#### Set of tasks
[1] Please list the warning signs about the guitar for sale that the opening post of the Gibson thread gives.
[2] Answer these questions about the Gibson thread:
(a) What year is given for the Les Paul Black Beauty?
(b) What city appears in the title of the ad?
(c) Why did BlueRocker doubt that the guitar was a Classic Custom?

#### Document section
-- Opening Marker --
# Something Off with this Gibson



## BlueRocker (Jan 5, 2020)

No serial number, possible cracked neck, guy dropped his price $1000 in one day

2007 Gibson LesPaul Black Beauty Guitar | Guitars | Thunder Bay | Kijiji


----------



## tomee2 (Feb 27, 2017)

Black Beauty is nice nickname but that's not a Custom if they're implying that. Might be a guitar of the week Classic Antique or Classic Custom (whatever they're called) with an added pickup?
Definitely something to see in person, those areas you point out are a concern.


----------



## BlueRocker (Jan 5, 2020)

tomee2 said:


> Black Beauty is nice nickname but that's not a Custom if they're implying that. Might be a guitar of the week Classic Antique or Classic Custom (whatever they're called) with an added pickup?
> Definitely something to see in person, those areas you point out are a concern.


I was thinking classic custom as well, but didn't think there was a three pickup version of that.
-- Closing Marker --
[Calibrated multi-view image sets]
-- Opening Marker --
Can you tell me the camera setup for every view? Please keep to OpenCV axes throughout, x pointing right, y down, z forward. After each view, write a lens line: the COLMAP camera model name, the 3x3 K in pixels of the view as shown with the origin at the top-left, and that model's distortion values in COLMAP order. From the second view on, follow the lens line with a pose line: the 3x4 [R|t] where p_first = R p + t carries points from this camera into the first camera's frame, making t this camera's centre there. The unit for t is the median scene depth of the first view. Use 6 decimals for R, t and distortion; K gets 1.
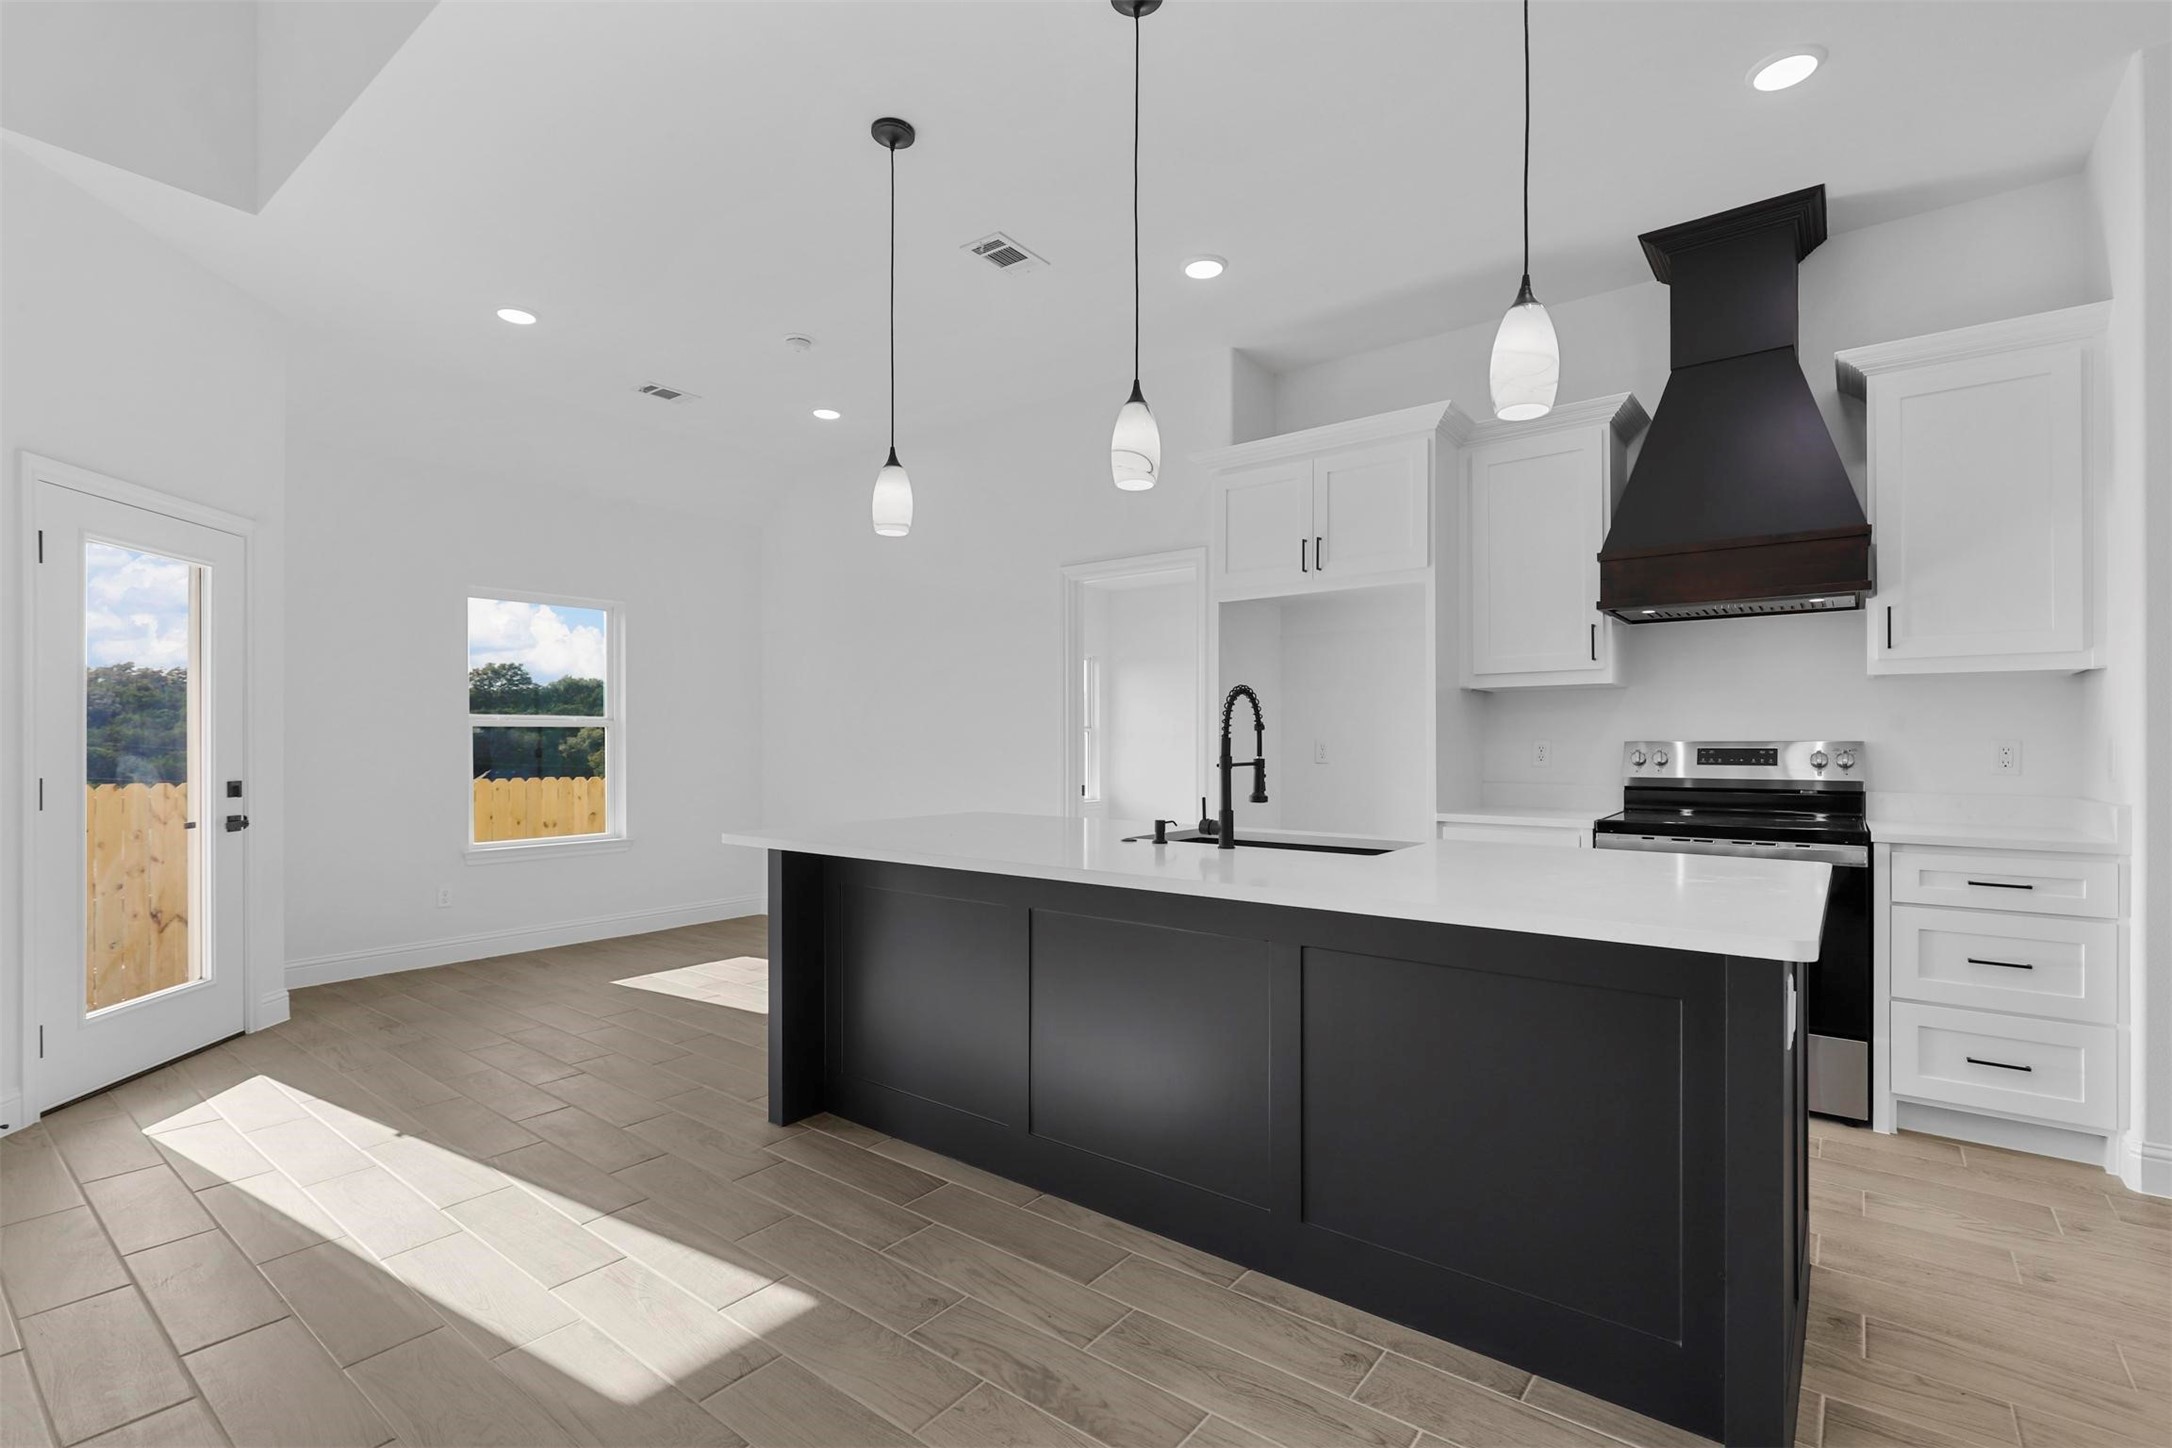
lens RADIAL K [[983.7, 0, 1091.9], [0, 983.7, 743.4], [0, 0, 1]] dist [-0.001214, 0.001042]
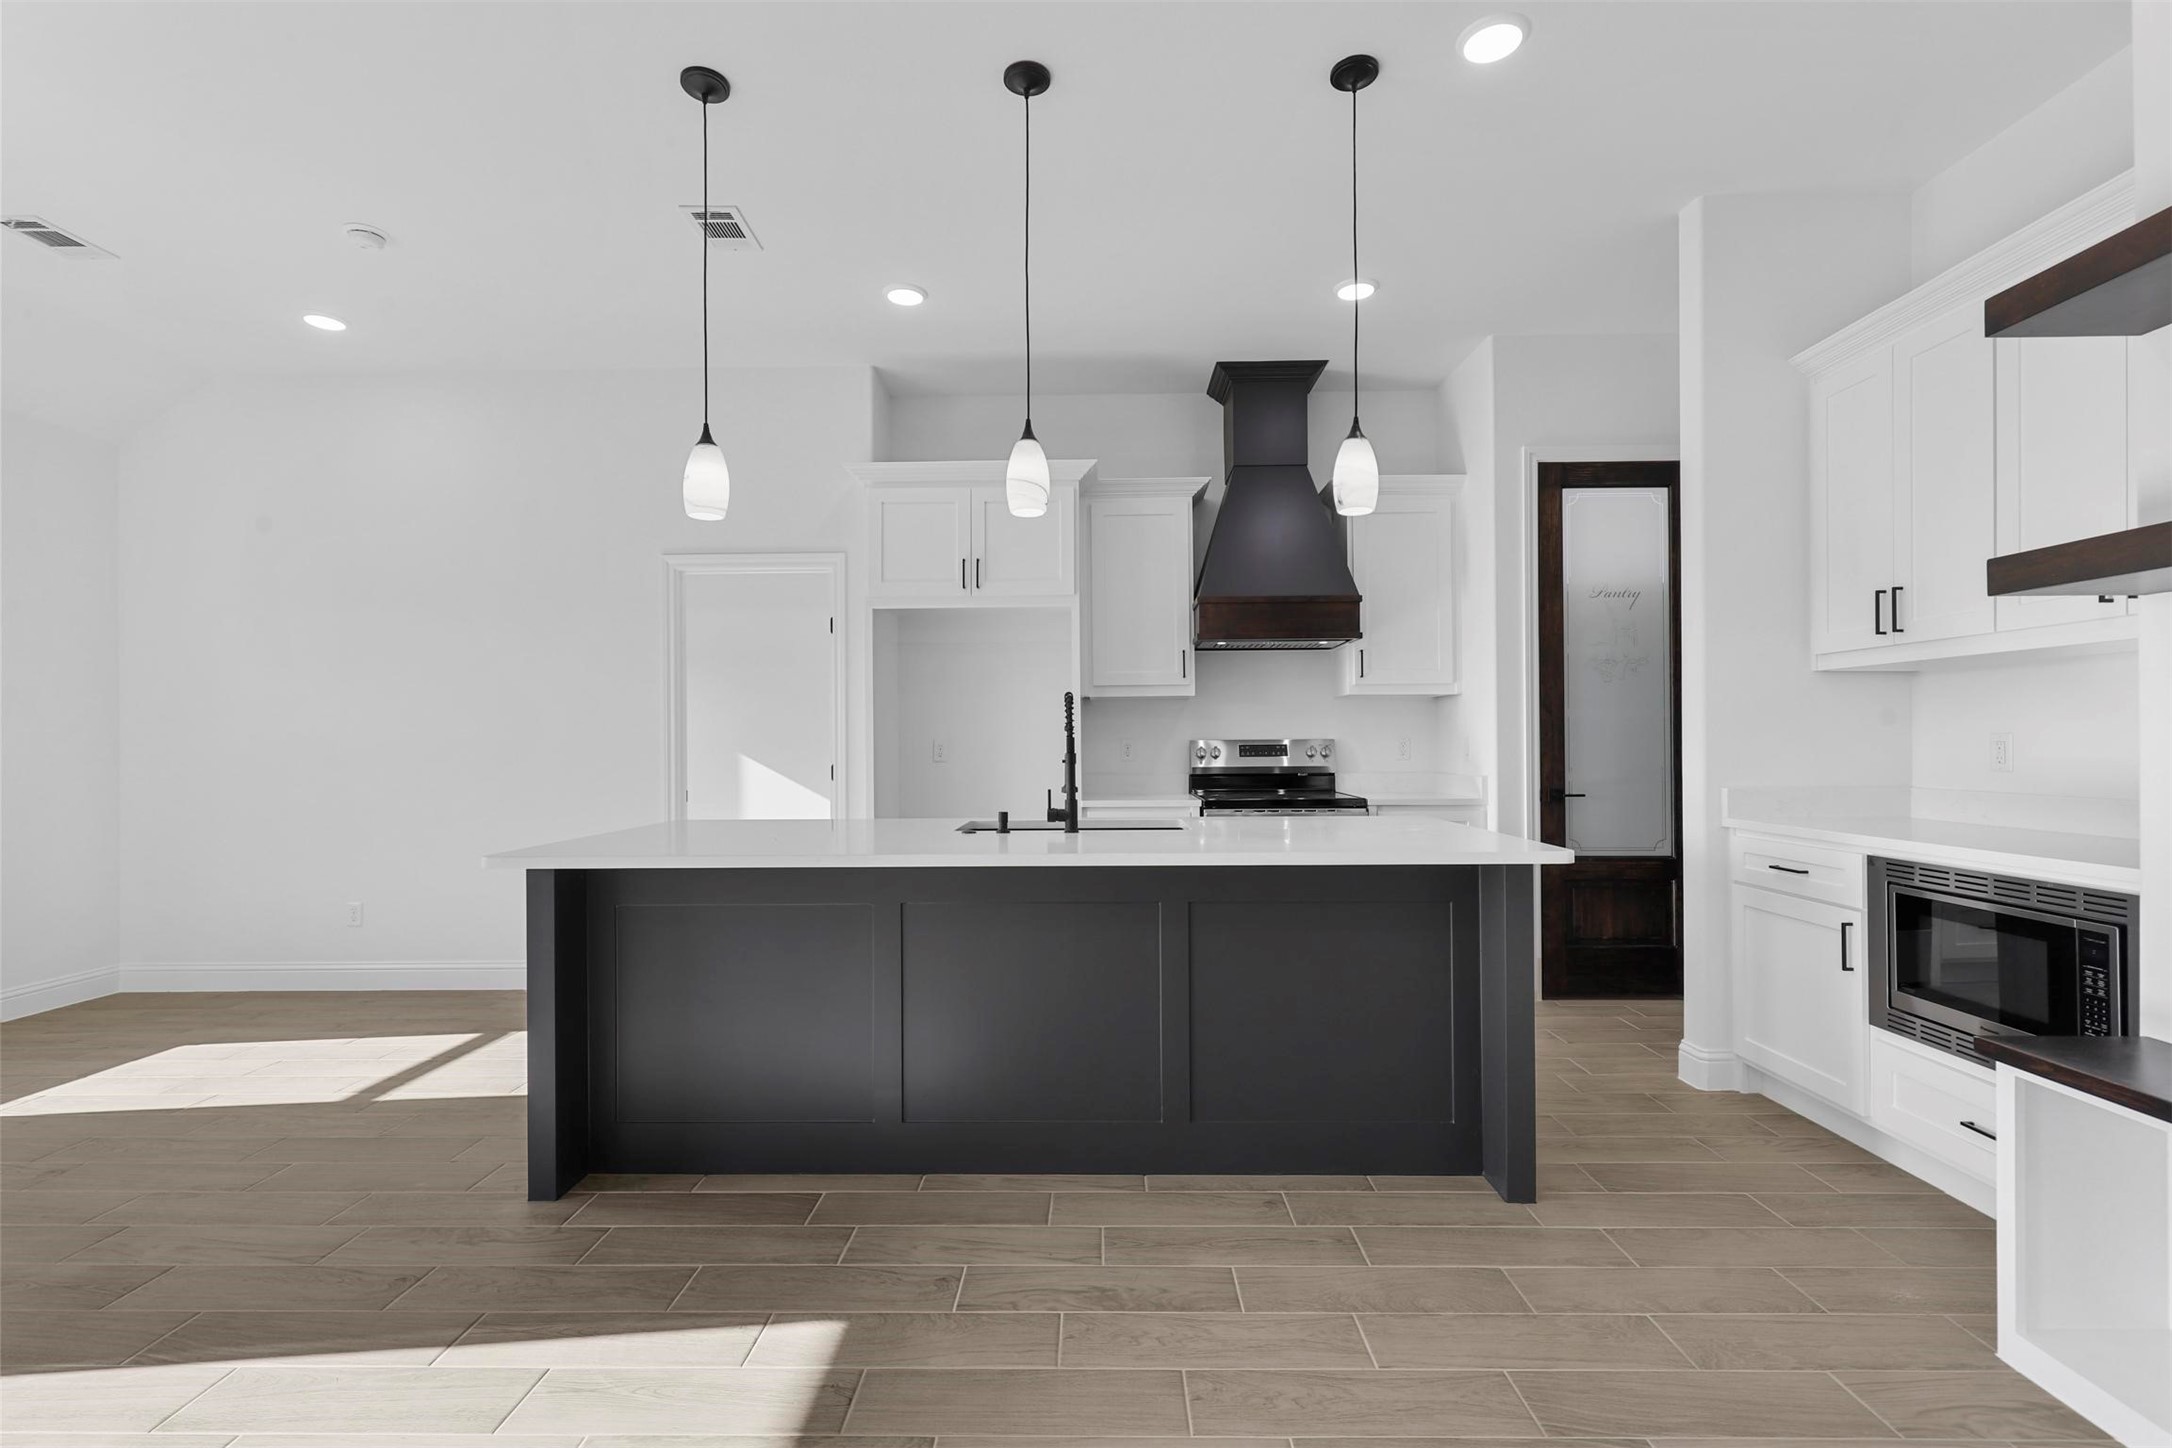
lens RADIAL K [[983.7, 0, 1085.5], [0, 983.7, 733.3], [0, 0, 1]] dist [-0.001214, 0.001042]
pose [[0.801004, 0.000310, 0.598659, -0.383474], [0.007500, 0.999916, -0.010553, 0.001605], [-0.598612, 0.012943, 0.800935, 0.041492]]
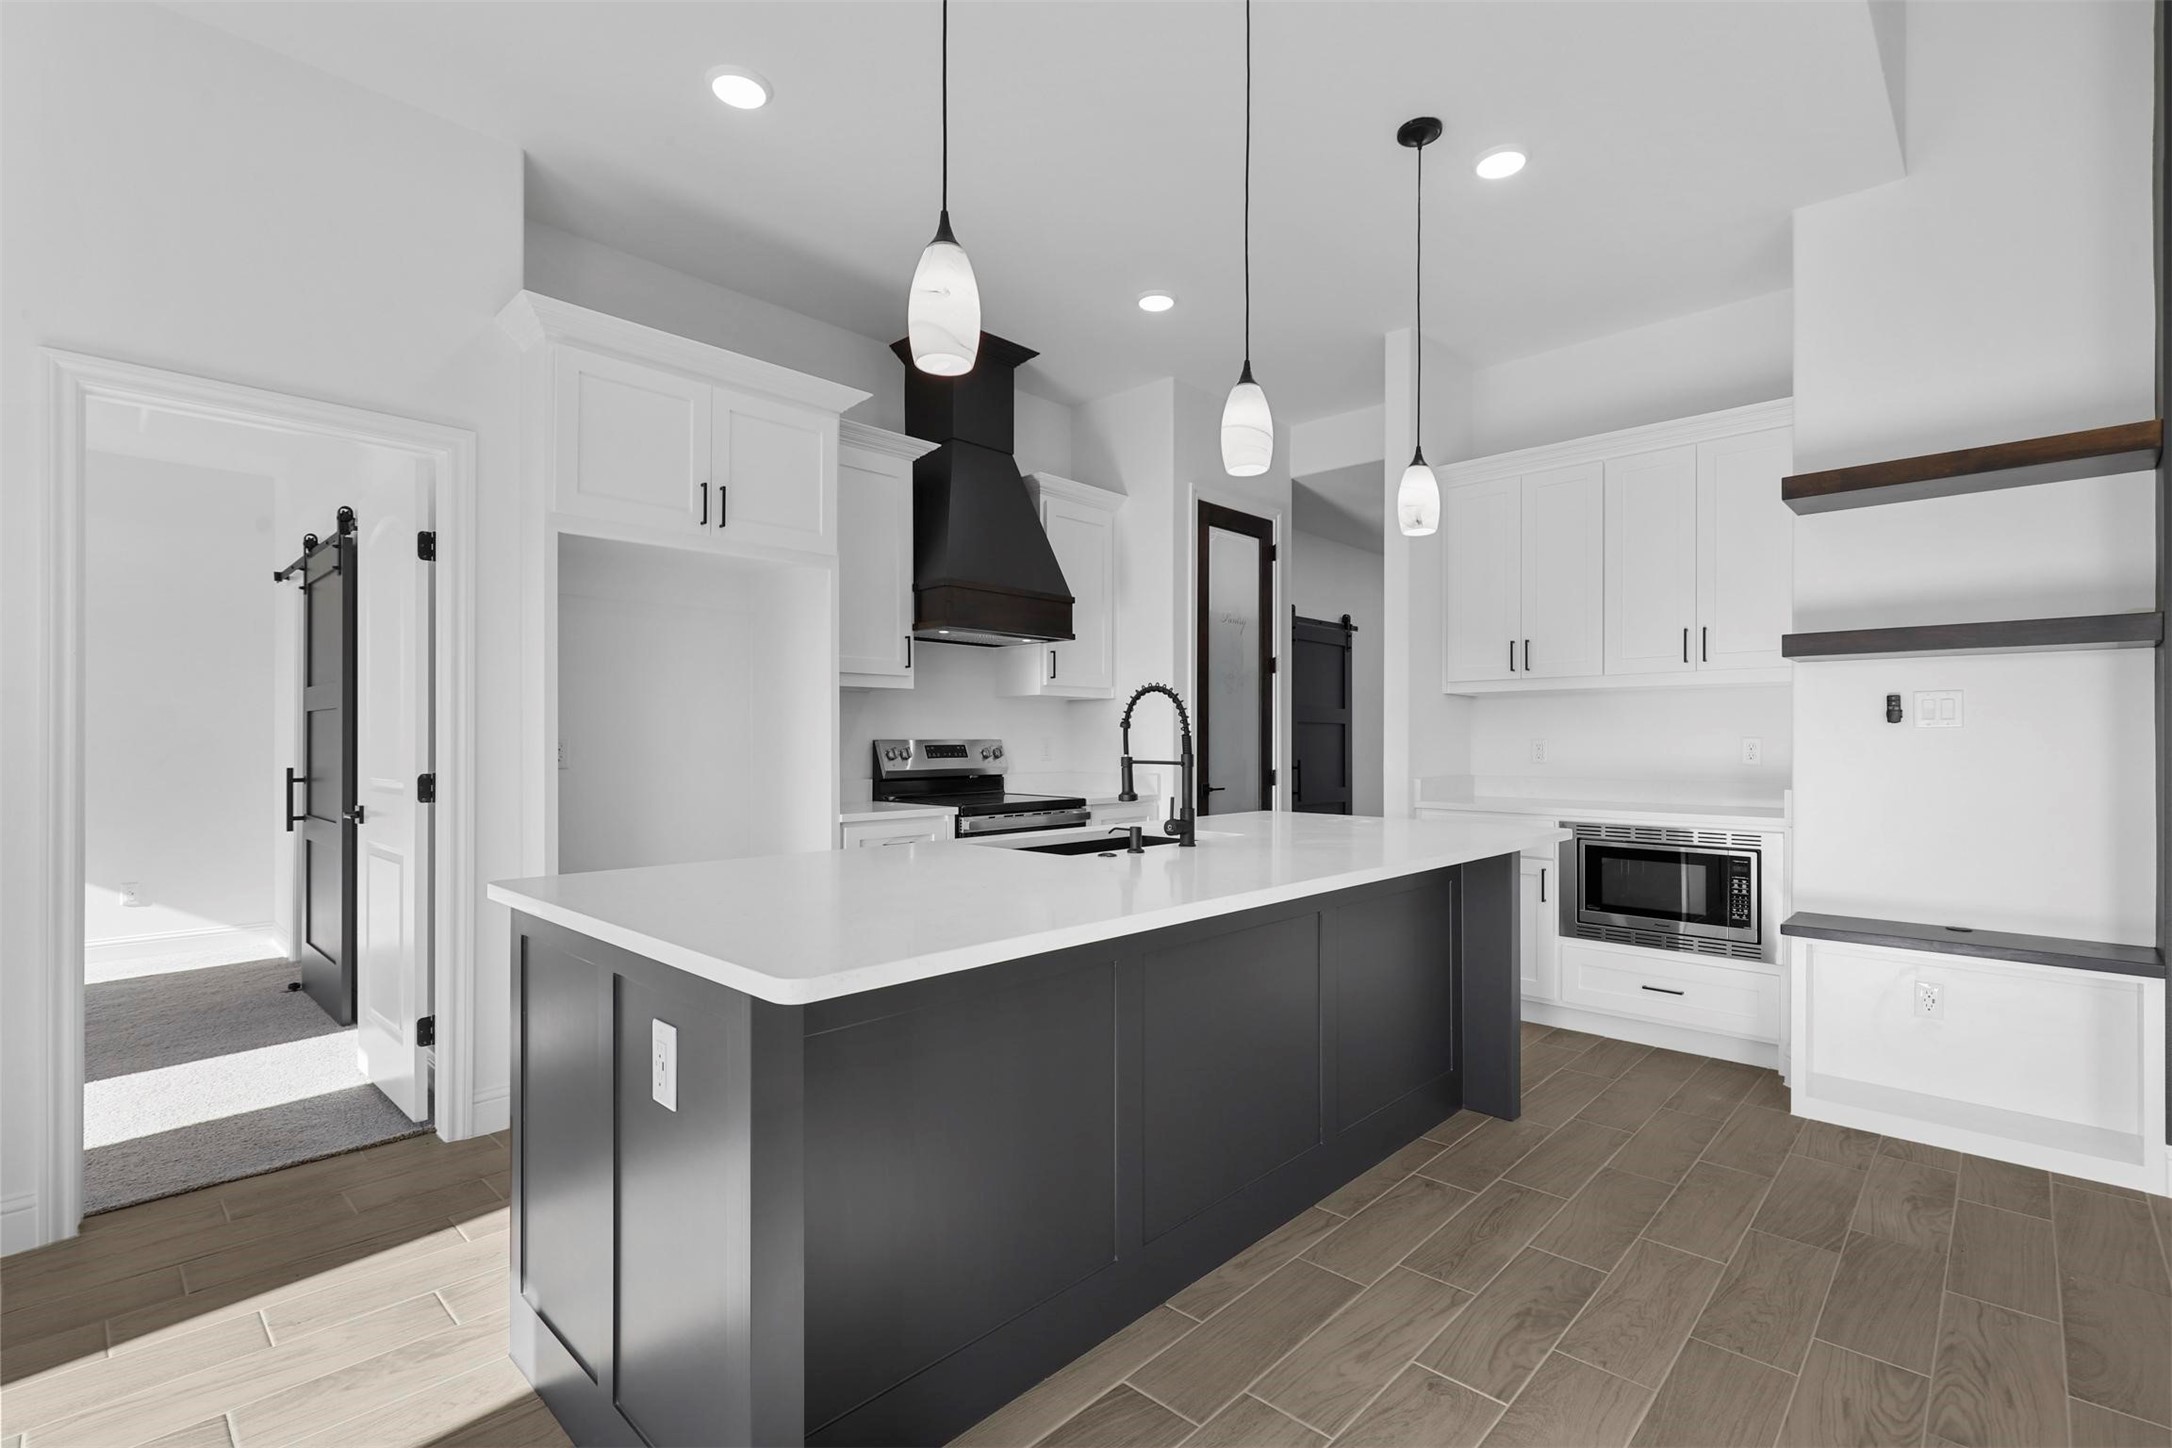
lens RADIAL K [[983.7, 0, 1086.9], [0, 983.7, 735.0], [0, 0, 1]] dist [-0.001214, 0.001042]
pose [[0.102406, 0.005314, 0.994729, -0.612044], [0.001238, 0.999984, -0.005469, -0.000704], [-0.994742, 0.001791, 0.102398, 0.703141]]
-- Closing Marker --
#### Completed exercise
[1]
- No serial number
- Possible cracked neck
- The seller dropped the price $1000 in one day

[2]
(a) 2007
(b) Thunder Bay
(c) BlueRocker didn't think there was a three-pickup version of the Classic Custom.